ページ抜粋:
ドラマ「地震のあとで」まとめ――震災から30年、今こそ見るべき物語

なぜ今、村上春樹の短編を映像化するのか?

阪神・淡路大震災から30年が経過し、当時を知らない世代も増えている。

しかし、日本ではその後も東日本大震災や熊本地震など、大規模な地震が続き、多くの人々が震災の記憶を受け継いできた。

村上春樹が震災後に描いた短編は、直接的な被災体験ではなく、「震災の影響を遠くで受けた人々」の視点を通して、喪失や再生の物語を紡いでいる。

このドラマの映像化は、震災を過去の出来事にするのではなく、今を生きる私たちにとっての「震災のあと」を改めて問い直す機会になるだろう。

演出・制作陣が込めたメッセージ

本作の演出を務めた井上剛監督は、「震災を体験していない〈部外者〉でも、震災の傷は遠い場所にも残っている」と語る。

村上春樹の原作が持つ「当事者ではない人々の視点」は、震災から時間が経った今こそ、多くの人に響くものだ。

(データセット項目)
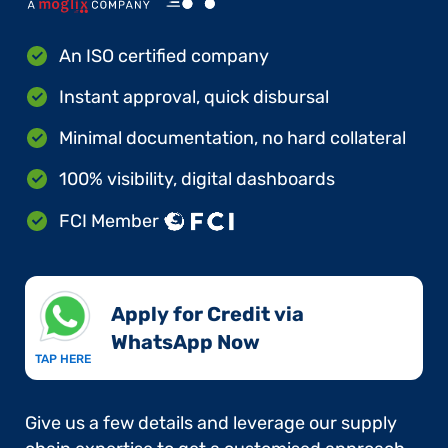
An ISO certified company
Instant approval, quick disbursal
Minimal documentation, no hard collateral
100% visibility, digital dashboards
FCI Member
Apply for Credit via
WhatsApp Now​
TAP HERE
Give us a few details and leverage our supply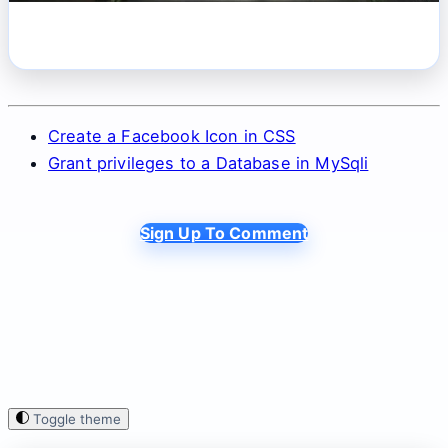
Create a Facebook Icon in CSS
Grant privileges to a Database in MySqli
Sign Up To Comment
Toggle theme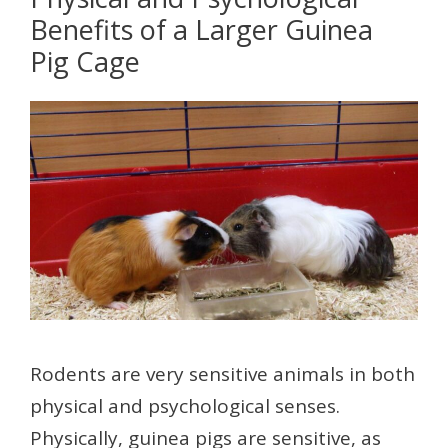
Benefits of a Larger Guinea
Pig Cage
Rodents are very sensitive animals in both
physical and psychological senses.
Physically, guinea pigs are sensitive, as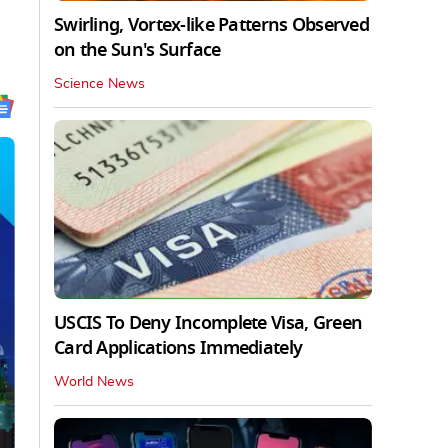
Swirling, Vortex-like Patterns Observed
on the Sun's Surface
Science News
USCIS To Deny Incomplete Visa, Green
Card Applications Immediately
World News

---

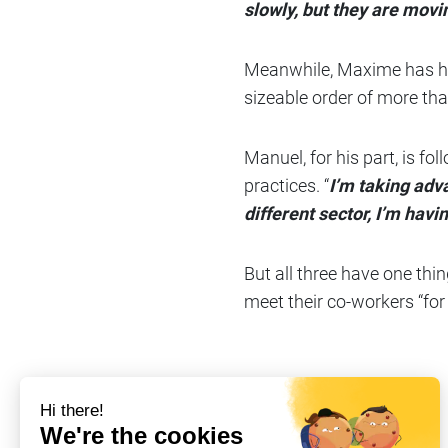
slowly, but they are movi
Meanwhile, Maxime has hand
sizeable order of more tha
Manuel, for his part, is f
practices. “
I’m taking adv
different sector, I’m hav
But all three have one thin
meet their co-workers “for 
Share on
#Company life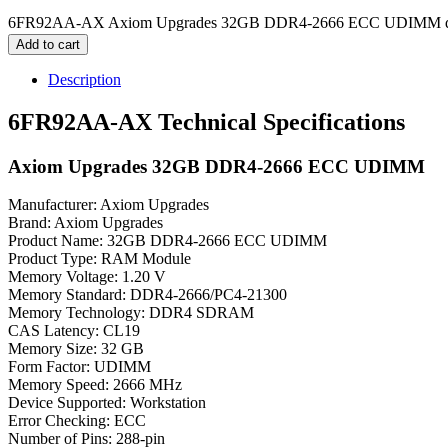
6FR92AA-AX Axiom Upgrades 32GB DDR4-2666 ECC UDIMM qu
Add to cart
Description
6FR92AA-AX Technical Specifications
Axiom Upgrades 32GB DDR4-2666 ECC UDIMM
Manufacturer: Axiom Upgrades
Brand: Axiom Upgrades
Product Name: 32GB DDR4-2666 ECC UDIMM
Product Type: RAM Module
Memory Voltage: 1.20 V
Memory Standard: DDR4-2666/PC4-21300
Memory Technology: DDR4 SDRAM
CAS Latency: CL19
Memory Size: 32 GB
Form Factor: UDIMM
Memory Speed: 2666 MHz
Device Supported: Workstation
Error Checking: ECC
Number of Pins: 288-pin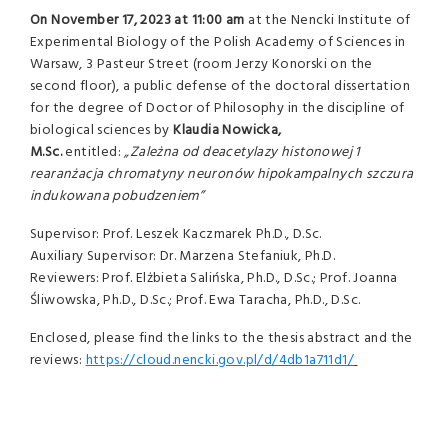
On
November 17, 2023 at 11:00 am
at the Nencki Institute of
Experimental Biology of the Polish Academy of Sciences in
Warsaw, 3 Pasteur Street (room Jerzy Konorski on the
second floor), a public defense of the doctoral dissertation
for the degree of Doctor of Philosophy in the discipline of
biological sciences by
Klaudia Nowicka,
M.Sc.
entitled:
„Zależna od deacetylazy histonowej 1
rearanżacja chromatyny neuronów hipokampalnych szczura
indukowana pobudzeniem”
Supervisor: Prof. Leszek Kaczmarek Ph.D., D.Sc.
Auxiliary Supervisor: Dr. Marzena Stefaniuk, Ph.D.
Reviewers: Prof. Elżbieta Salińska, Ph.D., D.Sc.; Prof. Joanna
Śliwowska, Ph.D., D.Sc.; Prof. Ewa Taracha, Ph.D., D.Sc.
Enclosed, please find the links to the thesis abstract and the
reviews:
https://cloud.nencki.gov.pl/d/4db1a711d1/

作業指示:
1. ドラマ「地震のあとで」の記事について、次の問いに答えよ。
(a) 阪神・淡路大震災から何年が経過したと書かれているか。
(b) 本作の演出を務めたのは誰か。
(c) 村上春樹の短編は、誰の視点を通して喪失や再生の物語を紡いでいるとされるか。
2. ドラマ「地震のあとで」の記事を、最後の文に続けて書き進めよ。

各設問の回答:
1.
(a) 30年
(b) 井上剛監督
(c) 「震災の影響を遠くで受けた人々」の視点

2.
また、制作統括の山本晃久氏は、自身の震災の記憶を振り返りながら、「この30年間に天災や人災で亡くなったすべての方々への哀悼を込めた」とコメントしている。

本作が映し出すのは、震災の直接的な被害だけではなく、それによって生まれた見えない傷や、人々の心の揺らぎだ。

「地震のあとで」を生きるすべての人に向けた、深いメッセージが込められている。

この記事のまとめ

  • 阪神・淡路大震災から30年後の今を描くNHKドラマ「地震のあとで」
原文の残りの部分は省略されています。